Surprisingly, today quite a few traces of the deer park remain, following its demise around 1500 when the park was turned over to sheep - indeed this was only a return to what it had been previously. The fell at the head of the valley is called Fairfield, a Viking name which implies that Viking or Norse settlers grazed their flocks on the high fell for the summer long before the Normans arrived.

Beside the ditch and embankment referred to above, a ruined wall climbs the slope of the Rydal end of Nab Scar which it is claimed is the boundary wall (The Lake District, R.Millward and A. Robinson, 1970), but I am unsure of the date of construction, or the date when stone walling began in the Lakes.

Today there are still names easily associated with Sir Roger’s Park. Hart Crag on the Scandal side of the valley being the most obvious. It is easy to imagine the tenants of the hamlet standing on the ridge to drive the deer back into the park as part of the “boon “ system imposed by their Norman masters.

Other locations with a probable link are Buckstones Jump where the ricer falls down a rock step, and a piece of fellside nearby called Buckstones. In the next valley Little Hart Crag follows this association.

A farm almost at the top of what would have been the old township of Rydal is called Hart Head Farm although the first mention in the record is in the late 1500s but the farm site may be much older.

Another place name of some interest is Swine Crag, although the origin of the name is lost but may well allude to the pasturing of animals by the tenants.

Sir William and his successors, who did not live in the vicinity of Rydal, hunted extensively in the Lakes, using for certain the path over from Brothers Water and down into Scandale, known by some (certainly in our house) as the Hunter’s Path.

He probably stayed at a hunting lodge about half a mile out of Ambleside on top of a rocky knoll beside the cricket field. This was probably originally a crude “Pele Tower” construction (as yet unexcavated), which subsequently became the first Rydal Hall and remained so until 1576 when it was moved across the fields to its present position and the original hall fell into disrepair. The cricket pitch now overlays the orchard and part of the wall, which may have apparently surrounded the moat, remains as do the foundations of the fish tanks in the adjacent field.

To the northwest are the River Rothay and its famous “stepping stones” crossing point, so beloved of children and some adults! This may date from this time.

I sat on the fell side above the river falling down the waterfall of Buckstones Jump. To my right I could see Rydal Lower Park with its woodland reaching onto the fell on the other side of the valley, to my left the open fell running away to the mist covered fell head.

Hounds had been put in at the “New Hall” and were working through the wood searching for a drag, an occasional bark carried up the valley on the wind.

On the other side of the valley, near the ridge my eye caught a movement in the bracken. I focused the binoculars on it and a big mature stag appeared in the field of view. A magnificent sight, he descended the fell side at a slow jog, crossed the beck below me, so close I heard the splash of his hooves.
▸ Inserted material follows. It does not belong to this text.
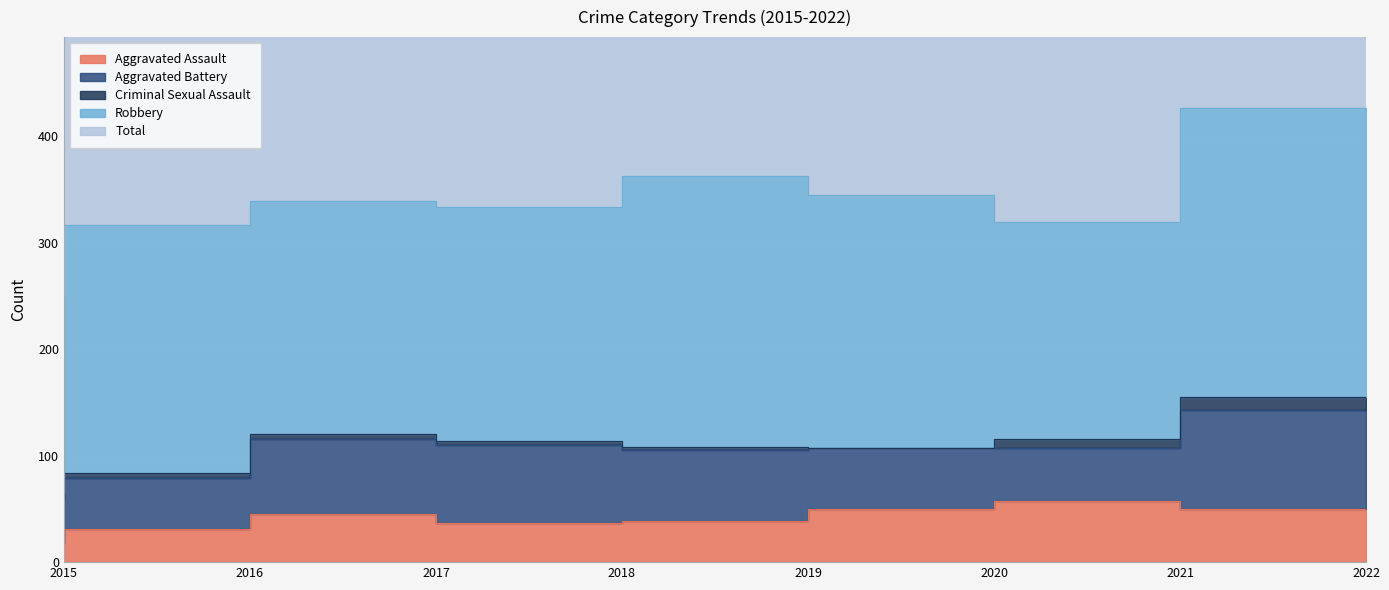

At which label is Aggravated Assault closest to 37?

2018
He climbed away from the beck and coming to the double wall surrounding the “outgang” (path running away from the valley bottom, used to move stock to the fell), leapt over one wall, took a stride between the two and cleared the other wall in a bound. Climbing the hillside he finally disappeared over the skyline. I sat watching him, I’d totally forgotten the hunt, on the wind I could hear Sir Roger laugh.